• _WHAT YOU SHOULD DO_
Transcribe every line from the one containing "Escuela Comarcal de" through the end of the records below, exactly, but not the pictures.
BEGIN DATA FOR THIS EXERCISE
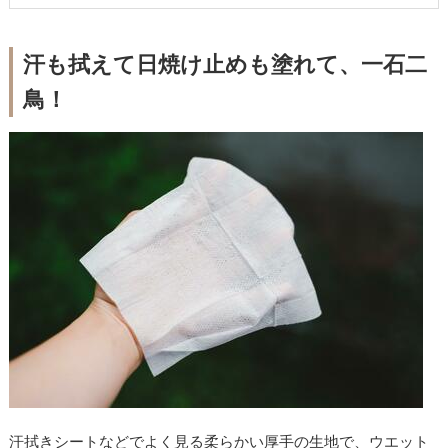
汗も拭えて日焼け止めも塗れて、一石二
鳥！
汗拭きシートなどでよく見る柔らかい厚手の生地で、ウエット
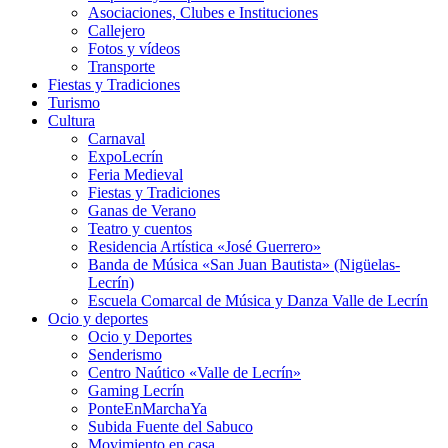
Asociaciones, Clubes e Instituciones
Callejero
Fotos y vídeos
Transporte
Fiestas y Tradiciones
Turismo
Cultura
Carnaval
ExpoLecrín
Feria Medieval
Fiestas y Tradiciones
Ganas de Verano
Teatro y cuentos
Residencia Artística «José Guerrero»
Banda de Música «San Juan Bautista» (Nigüelas-
Lecrín)
Escuela Comarcal de Música y Danza Valle de Lecrín
Ocio y deportes
Ocio y Deportes
Senderismo
Centro Naútico «Valle de Lecrín»
Gaming Lecrín
PonteEnMarchaYa
Subida Fuente del Sabuco
Movimiento en casa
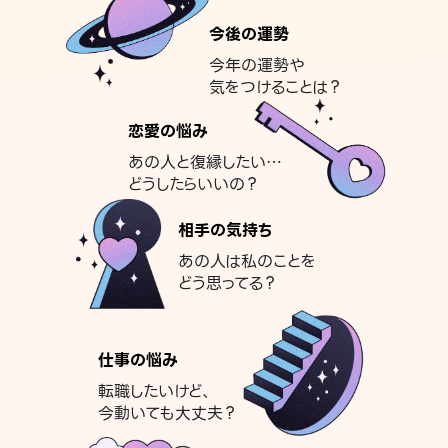
今後の運勢
今年の運勢や
気をつけることは？
恋愛の悩み
あの人と復縁したい…
どうしたらいいの？
相手の気持ち
あの人は私のことを
どう思ってる？
仕事の悩み
転職したいけど、
今動いても大丈夫？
END DATA FOR THIS EXERCISE
• _FINISHED TASK_
Escuela Comarcal de Música y Danza Valle de Lecrín
Ocio y deportes
Ocio y Deportes
Senderismo
Centro Naútico «Valle de Lecrín»
Gaming Lecrín
PonteEnMarchaYa
Subida Fuente del Sabuco
Movimiento en casa
今後の運勢
今年の運勢や
気をつけることは？
恋愛の悩み
あの人と復縁したい…
どうしたらいいの？
相手の気持ち
あの人は私のことを
どう思ってる？
仕事の悩み
転職したいけど、
今動いても大丈夫？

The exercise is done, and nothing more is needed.